Goal of the exercise: Only a number is wanted here: the count of lines in the data below where the string "QUICKSORT" occurs.

[[ Records for this task open ]]

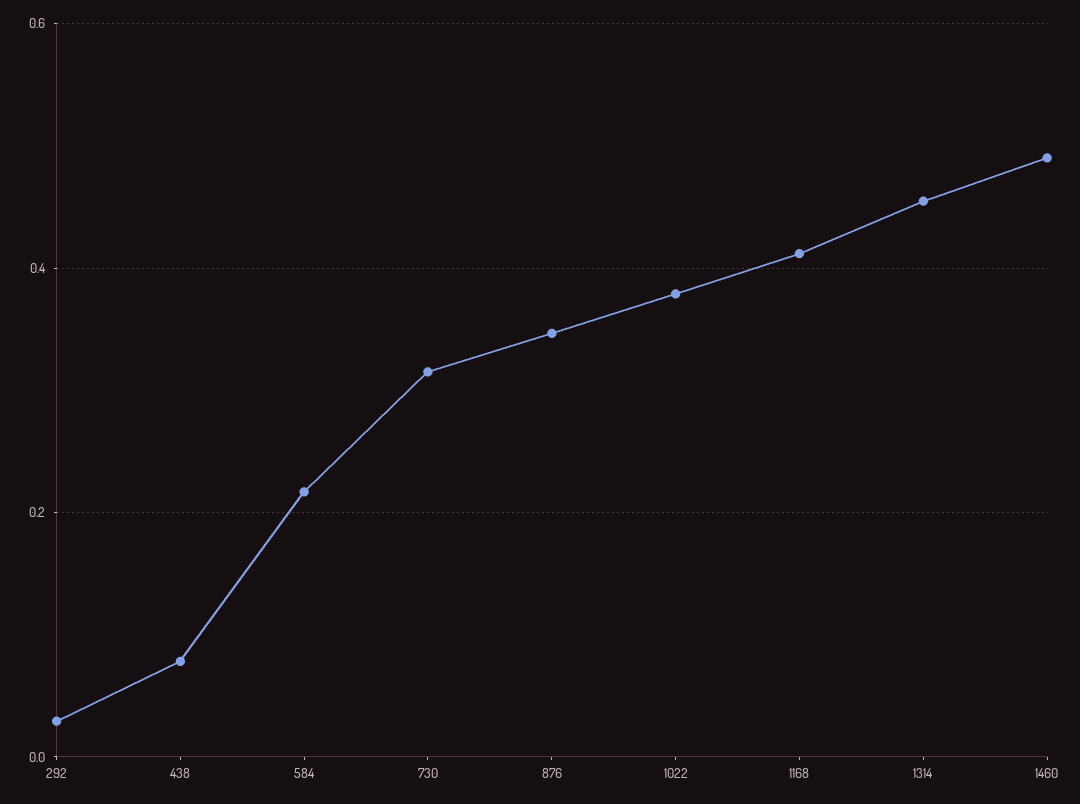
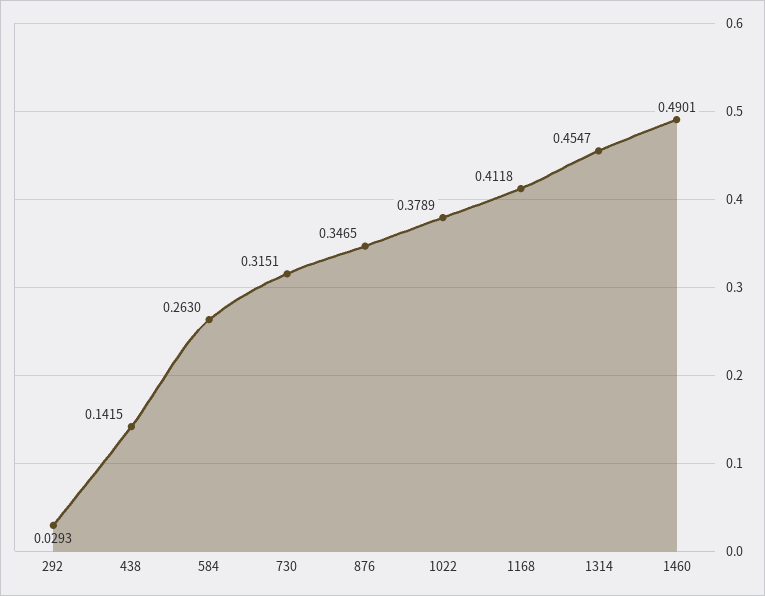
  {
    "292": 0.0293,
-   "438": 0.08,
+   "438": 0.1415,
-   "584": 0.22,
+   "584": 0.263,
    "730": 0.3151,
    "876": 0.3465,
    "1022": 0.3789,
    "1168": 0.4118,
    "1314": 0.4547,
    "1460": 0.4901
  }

[[ Records for this task closed ]]
[[ Records for this task open ]]

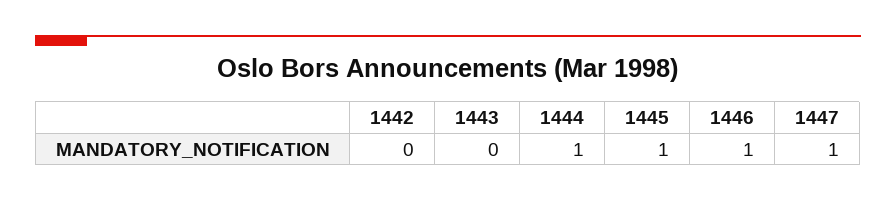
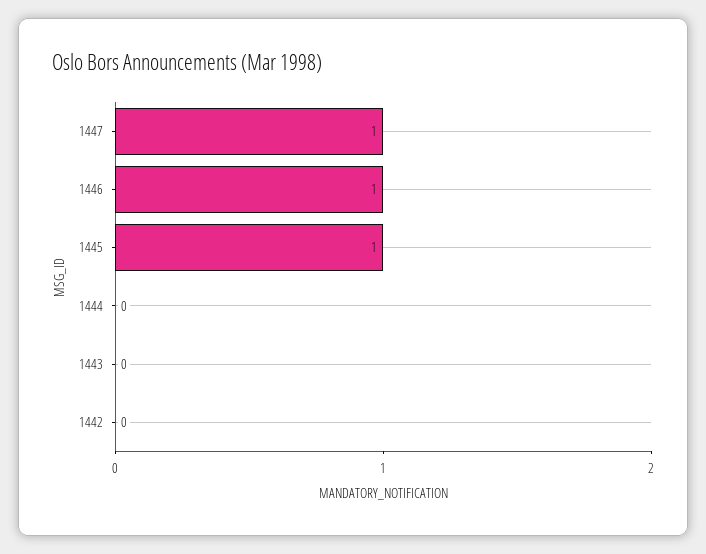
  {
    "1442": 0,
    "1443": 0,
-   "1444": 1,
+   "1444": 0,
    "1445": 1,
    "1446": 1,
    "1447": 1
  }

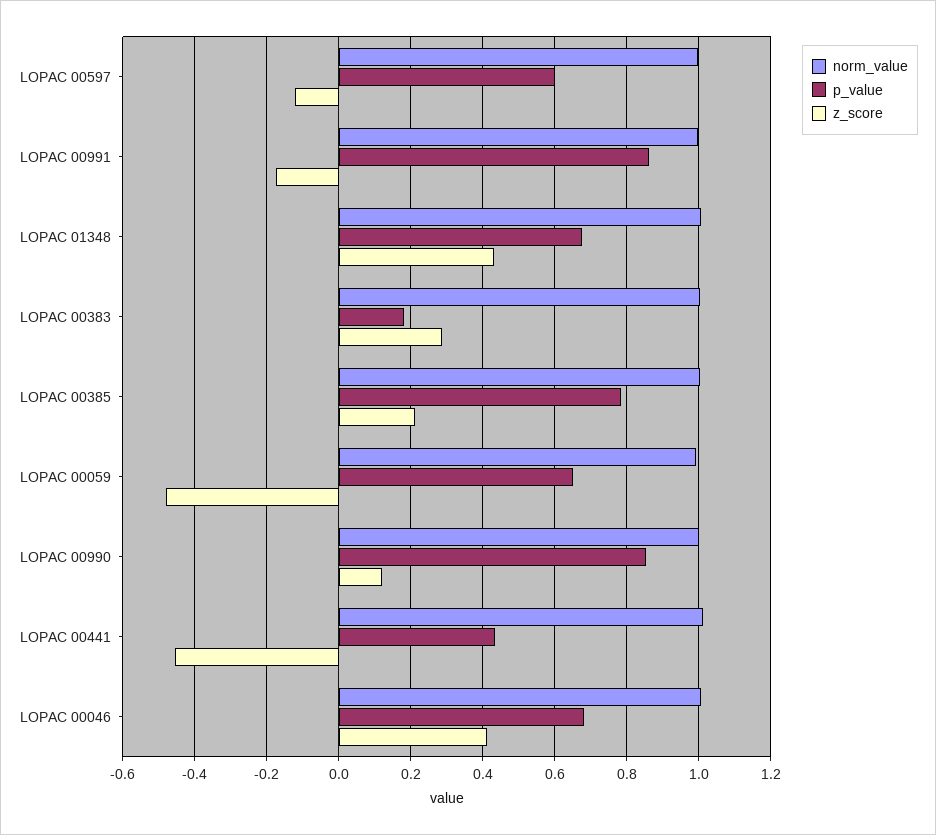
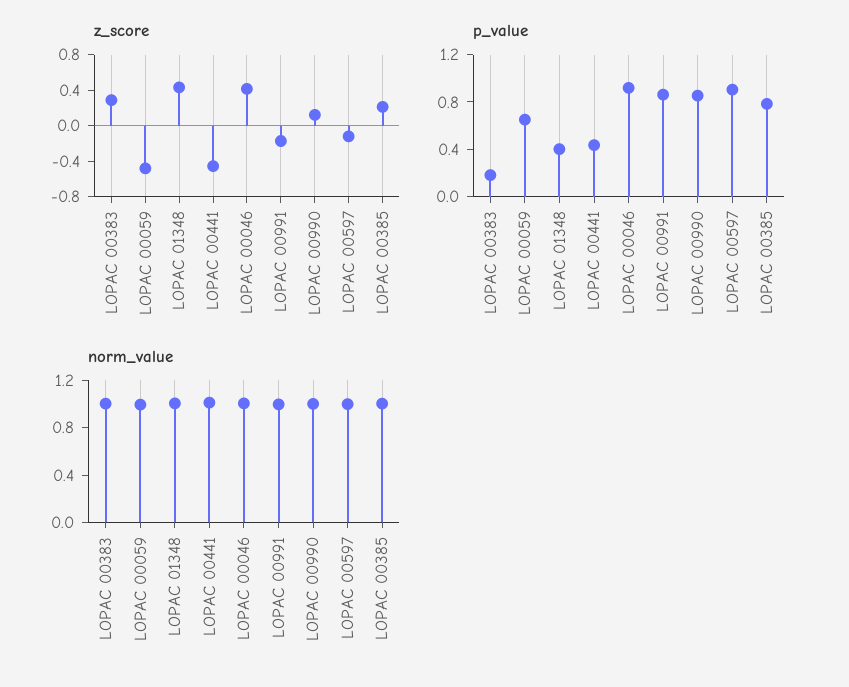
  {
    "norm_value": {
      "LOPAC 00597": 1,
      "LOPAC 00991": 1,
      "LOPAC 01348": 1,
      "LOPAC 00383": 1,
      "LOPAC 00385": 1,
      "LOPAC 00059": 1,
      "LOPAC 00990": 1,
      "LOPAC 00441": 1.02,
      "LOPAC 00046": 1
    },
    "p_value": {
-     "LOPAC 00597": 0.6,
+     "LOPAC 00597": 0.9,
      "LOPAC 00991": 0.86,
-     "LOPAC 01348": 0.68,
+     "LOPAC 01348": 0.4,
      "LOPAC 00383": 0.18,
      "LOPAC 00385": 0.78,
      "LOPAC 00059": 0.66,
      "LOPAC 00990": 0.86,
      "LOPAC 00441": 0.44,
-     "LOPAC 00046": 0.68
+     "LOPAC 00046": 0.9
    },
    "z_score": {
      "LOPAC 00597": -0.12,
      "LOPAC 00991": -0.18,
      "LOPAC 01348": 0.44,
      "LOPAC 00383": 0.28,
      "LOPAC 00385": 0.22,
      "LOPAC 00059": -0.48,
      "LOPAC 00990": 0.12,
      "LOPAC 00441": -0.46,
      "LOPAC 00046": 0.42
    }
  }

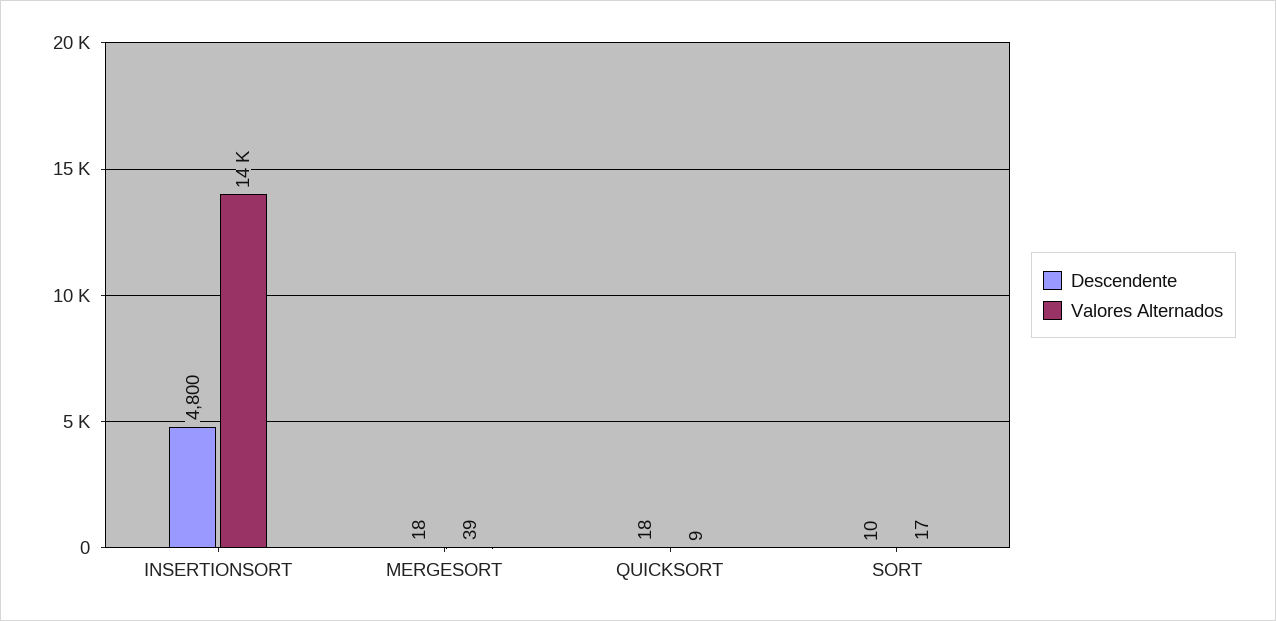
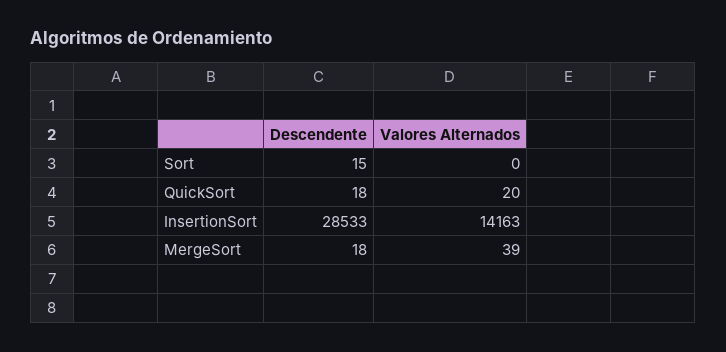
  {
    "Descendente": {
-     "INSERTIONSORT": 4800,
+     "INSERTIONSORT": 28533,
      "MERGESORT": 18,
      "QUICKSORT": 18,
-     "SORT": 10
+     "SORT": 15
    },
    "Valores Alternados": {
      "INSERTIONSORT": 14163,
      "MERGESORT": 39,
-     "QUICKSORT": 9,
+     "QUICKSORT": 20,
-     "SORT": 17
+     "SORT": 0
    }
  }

[[ Records for this task closed ]]
[[ Records for this task open ]]

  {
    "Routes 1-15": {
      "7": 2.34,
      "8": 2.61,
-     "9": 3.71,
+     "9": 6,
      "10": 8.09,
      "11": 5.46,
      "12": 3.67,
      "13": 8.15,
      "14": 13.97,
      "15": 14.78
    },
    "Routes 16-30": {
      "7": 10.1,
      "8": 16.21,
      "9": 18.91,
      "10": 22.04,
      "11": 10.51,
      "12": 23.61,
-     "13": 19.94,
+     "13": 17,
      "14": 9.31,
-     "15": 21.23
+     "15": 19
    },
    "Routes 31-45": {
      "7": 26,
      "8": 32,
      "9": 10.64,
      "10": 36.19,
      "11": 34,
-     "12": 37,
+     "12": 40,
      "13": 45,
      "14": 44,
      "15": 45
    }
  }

[[ Records for this task closed ]]

Result of this exercise: 3